Chart comprehension listing
· · · · · · ·
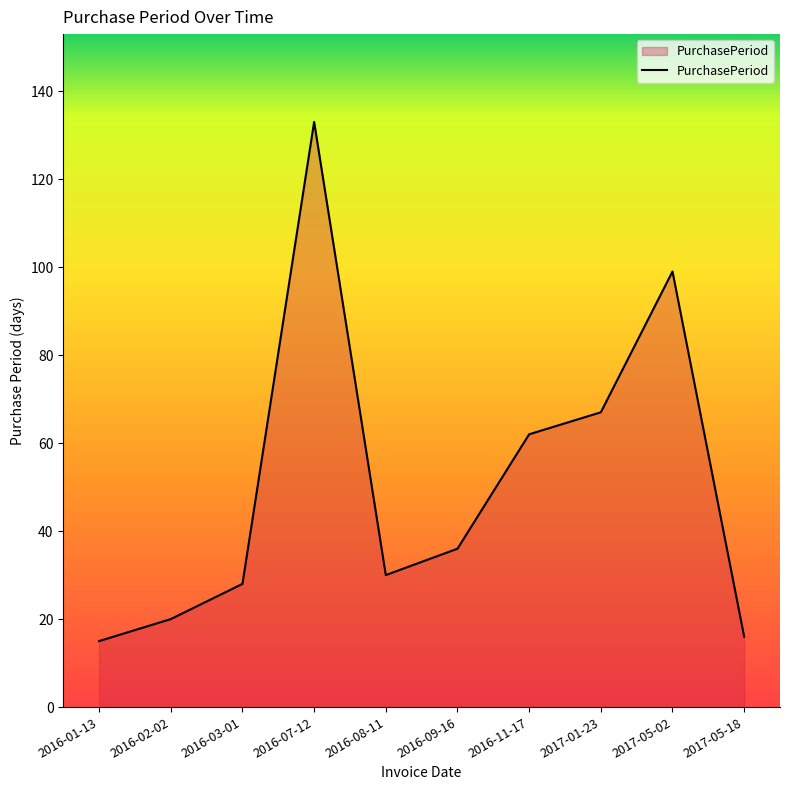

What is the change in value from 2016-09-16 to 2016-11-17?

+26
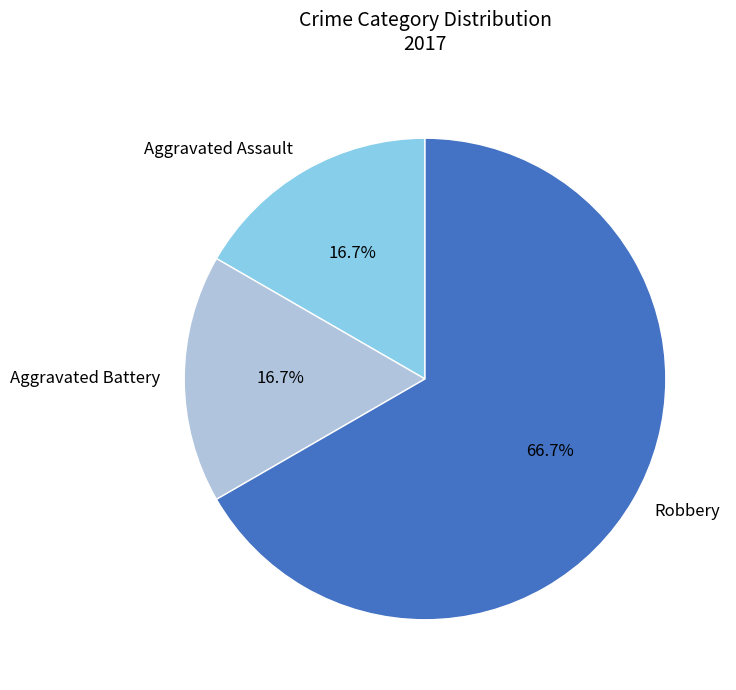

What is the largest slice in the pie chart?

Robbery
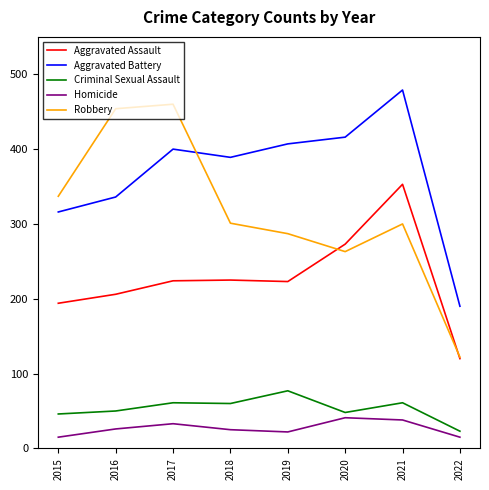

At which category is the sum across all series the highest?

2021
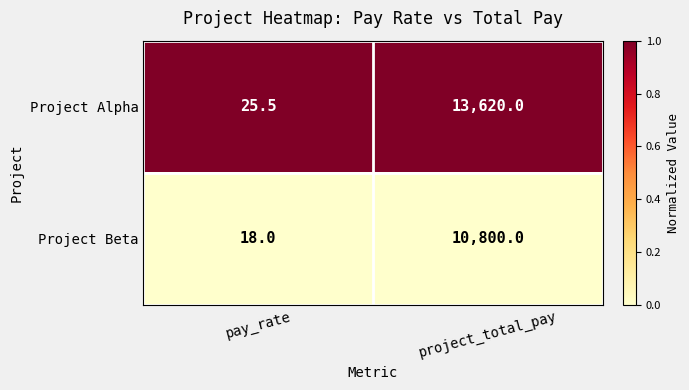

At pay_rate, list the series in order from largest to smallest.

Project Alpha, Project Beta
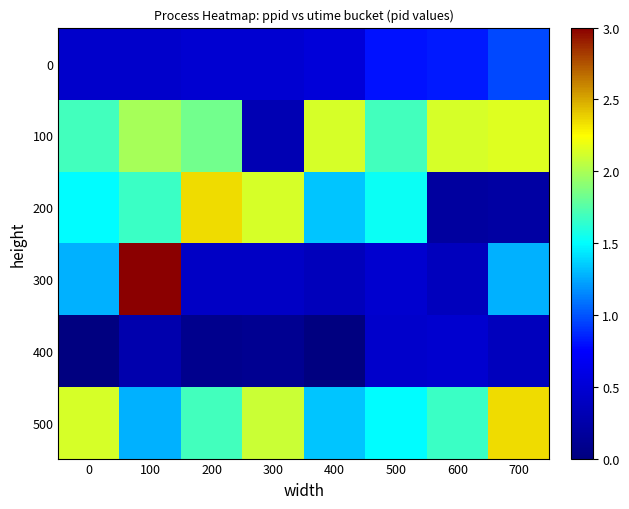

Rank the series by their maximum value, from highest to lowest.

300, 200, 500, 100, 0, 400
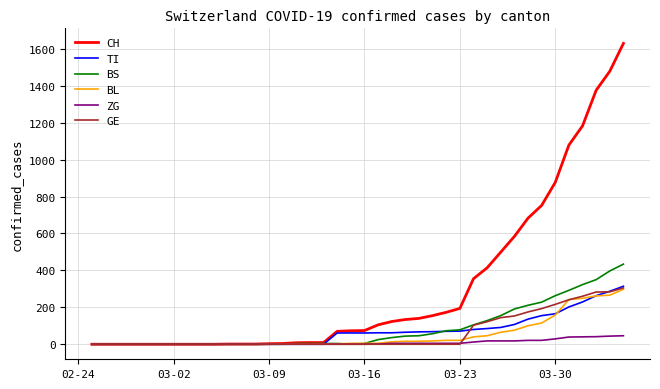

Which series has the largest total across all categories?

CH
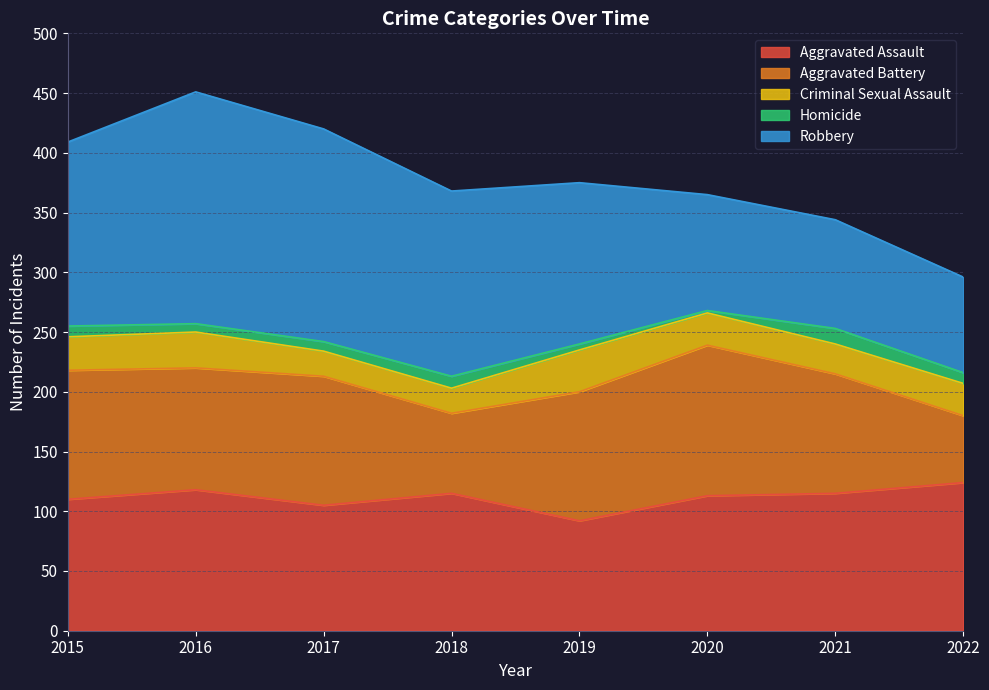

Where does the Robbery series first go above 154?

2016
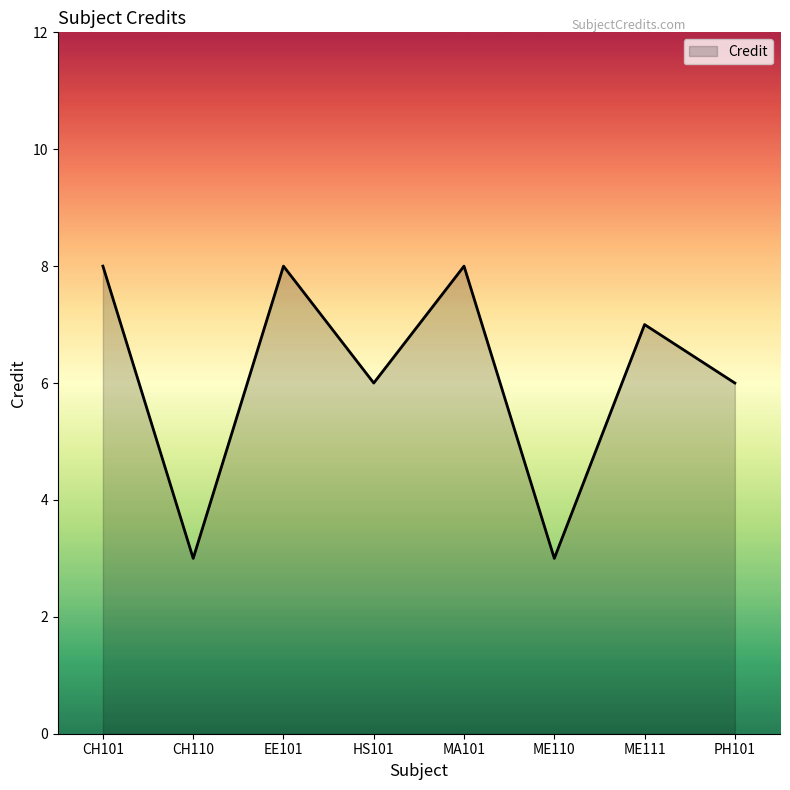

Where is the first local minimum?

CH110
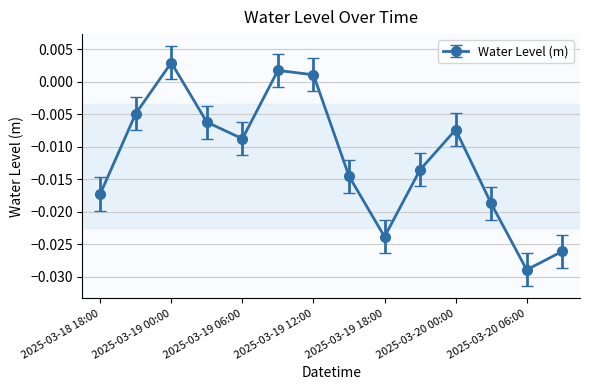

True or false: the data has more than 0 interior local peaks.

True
· · · · · · ·
REQUIRED WORK: Retype the text lines of the listing above without any changes, omitting the pictures.

TASK RESULT:
What is the change in value from 2016-09-16 to 2016-11-17?

+26

What is the largest slice in the pie chart?

Robbery

At which category is the sum across all series the highest?

2021

At pay_rate, list the series in order from largest to smallest.

Project Alpha, Project Beta

Rank the series by their maximum value, from highest to lowest.

300, 200, 500, 100, 0, 400

Which series has the largest total across all categories?

CH

Where does the Robbery series first go above 154?

2016

Where is the first local minimum?

CH110

True or false: the data has more than 0 interior local peaks.

True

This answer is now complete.